The Municipality took measures some time since to have Amecameca, which numbers 1,500 inhabitants, lighted with petroleum, their finances precluding gas; but, alas! they had counted without the rateros, who on the very first night spread over the city, put out simultaneously all the lamps and carried them off. But I hear some one ask, what is a ratero? A ratero is ubiquitous and essentially an American institution. His strength as a thief lies in being a member of a very “long firm.” He is always to be found in crowds, whether in the market-place, church, or theatre; he penetrates ill-closed houses, whence he takes anything valuable; he strips railway carriages of their fixtures, and railways of their wooden rails—the largest beams are not safe from his grasp; horses and cattle are frequently driven from one district to be sold in another by the ratero. Rateros hardly ever miss a party crossing the Cordilleras, and they take care to be in sufficient numbers to ensure victory. It was a ratero who carried off Julian’s box, and a ratero had eased me of £20.
HACIENDA OF TOMACOCO.
The immediate attraction of Amecameca is Monte-Sacro, a volcanic hill, fire-rent, rising from the centre of the town to a height of 325 feet. There is a grotto which was turned into a hermitage at the time of the Conquest. The place soon acquired great celebrity for holiness on account of miracles which were performed thereat; chapels, churches, and a good road with the twelve stations of the Cross, were erected by the piety and for the accommodation of devotees who came hither from all parts, and who, not satisfied with visiting the Monte-Sacro during their lifetime, often desired to be buried in the cemetery fronting the church, so that it is over-crowded.
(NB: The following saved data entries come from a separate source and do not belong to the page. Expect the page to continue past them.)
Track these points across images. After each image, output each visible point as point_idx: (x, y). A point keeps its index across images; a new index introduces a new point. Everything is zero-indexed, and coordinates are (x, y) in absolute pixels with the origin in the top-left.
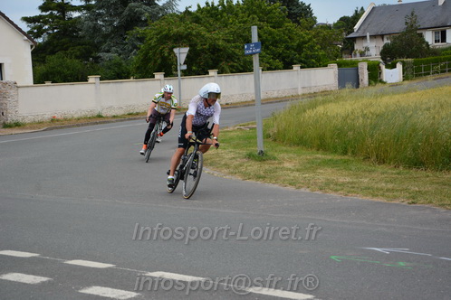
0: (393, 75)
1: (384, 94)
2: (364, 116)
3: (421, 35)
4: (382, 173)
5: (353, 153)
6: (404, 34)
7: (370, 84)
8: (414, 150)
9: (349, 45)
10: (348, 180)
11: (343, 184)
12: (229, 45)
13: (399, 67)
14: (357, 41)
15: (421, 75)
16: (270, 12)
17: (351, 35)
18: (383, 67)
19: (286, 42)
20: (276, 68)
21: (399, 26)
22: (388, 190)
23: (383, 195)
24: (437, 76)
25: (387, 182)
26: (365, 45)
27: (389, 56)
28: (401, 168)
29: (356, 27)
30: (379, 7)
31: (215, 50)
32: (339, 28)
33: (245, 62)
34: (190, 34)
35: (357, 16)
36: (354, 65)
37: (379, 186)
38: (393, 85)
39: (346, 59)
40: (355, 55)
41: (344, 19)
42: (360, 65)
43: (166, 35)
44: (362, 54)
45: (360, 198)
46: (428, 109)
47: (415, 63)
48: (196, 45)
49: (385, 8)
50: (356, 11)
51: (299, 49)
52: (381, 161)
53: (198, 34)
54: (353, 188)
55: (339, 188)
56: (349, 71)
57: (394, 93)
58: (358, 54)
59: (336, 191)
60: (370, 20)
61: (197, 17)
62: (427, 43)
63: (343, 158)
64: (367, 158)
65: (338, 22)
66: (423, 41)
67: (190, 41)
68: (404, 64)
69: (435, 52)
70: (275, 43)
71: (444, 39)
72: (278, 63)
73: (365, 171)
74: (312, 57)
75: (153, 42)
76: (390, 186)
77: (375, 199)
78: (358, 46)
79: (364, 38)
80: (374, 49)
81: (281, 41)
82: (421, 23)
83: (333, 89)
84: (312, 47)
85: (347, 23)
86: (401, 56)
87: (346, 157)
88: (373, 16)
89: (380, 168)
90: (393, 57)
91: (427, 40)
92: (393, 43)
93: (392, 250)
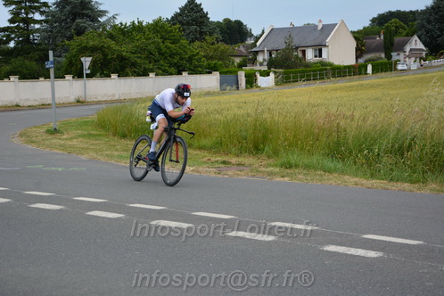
7: (247, 88)
12: (132, 56)
15: (290, 82)
16: (171, 31)
18: (258, 75)
19: (181, 54)
20: (171, 74)
24: (310, 82)
31: (122, 59)
33: (145, 69)
34: (103, 46)
36: (235, 73)
42: (239, 74)
43: (85, 47)
48: (107, 55)
51: (190, 59)
53: (109, 48)
56: (230, 77)
61: (111, 34)
67: (103, 52)
68: (276, 73)
70: (172, 55)
71: (320, 56)
72: (173, 70)
74: (199, 66)
75: (74, 52)
81: (177, 54)
83: (215, 90)
84: (200, 59)
88: (271, 35)
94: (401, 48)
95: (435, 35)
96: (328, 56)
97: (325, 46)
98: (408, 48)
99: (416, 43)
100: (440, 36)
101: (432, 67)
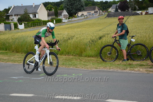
0: (21, 27)
1: (18, 32)
2: (12, 39)
3: (29, 15)
4: (18, 56)
5: (9, 50)
6: (24, 15)
8: (27, 48)
9: (8, 17)
10: (7, 58)
11: (5, 59)
13: (23, 24)
14: (10, 16)
15: (29, 27)
17: (8, 14)
18: (18, 24)
21: (22, 12)
22: (19, 60)
23: (17, 62)
24: (34, 27)
25: (19, 58)
26: (13, 17)
27: (20, 21)
28: (23, 54)
29: (9, 12)
30: (16, 6)
32: (4, 12)
35: (9, 9)
36: (9, 23)
37: (16, 59)
38: (21, 30)
39: (7, 21)
40: (10, 20)
41: (5, 9)
42: (11, 24)
44: (12, 20)
45: (10, 63)
46: (31, 37)
47: (28, 23)
49: (18, 7)
50: (9, 7)
52: (17, 52)
54: (8, 60)
55: (4, 60)
56: (8, 25)
57: (22, 32)
58: (11, 20)
59: (3, 61)
60: (13, 10)
62: (31, 18)
63: (6, 51)
64: (13, 51)
65: (4, 10)
66: (30, 17)
68: (24, 23)
69: (33, 20)
71: (35, 17)
73: (12, 55)
76: (20, 59)
77: (15, 63)
78: (10, 18)
79: (12, 15)
80: (15, 19)
82: (29, 12)
83: (3, 31)
85: (7, 11)
86: (24, 21)
87: (7, 51)
88: (14, 9)
89: (17, 54)
90: (21, 22)
91: (31, 17)
92: (21, 17)
93: (18, 77)
94: (61, 14)
95: (70, 10)
96: (38, 17)
97: (37, 13)
98: (63, 14)
99: (65, 13)
100: (72, 10)
101: (72, 21)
The tombs are covered with cement and perfectly flat, with rude drawings made by the friends of the dead, who scratch with their hands and bare feet certain figures whilst the plaster is soft; but although I inquired of several people, I could obtain no satisfactory answer regarding the origin of this peculiar custom. The branches of the surrounding trees, as indeed those on the road up to the Cross, are hung with ex-votos of the oddest description: small crosses, bits of thread, coloured stuff, dead flowers, tangled hair, reminding one of offerings around Japanese temples. The view from the top of the hill is very fine and extensive, and the ascent has been made both easy and pleasant by a winding road planted with cypress trees to the north, and to the south side with ilexes of enormous size.
We were detained here by the weather, which was simply abominable, and also by the difficulty of procuring saddle-horses, mules to carry our baggage, and men inured by long experience to live and work in this rarefied atmosphere.
It was not without a feeling of deep satisfaction that we saw our last mule and our last man loaded ready to start. Our two best men are brothers, both of whom have been employed in the sulphur-mines of Popocatepetl, one as foreman for the last eight-and-twenty years, and the other even longer. The five remaining Indians are also “volcaneros,” accustomed to live at an altitude of 13,000 to 17,550 feet above the level of the sea.
At last every man is at his post, and we begin slowly the ascent of the mountain.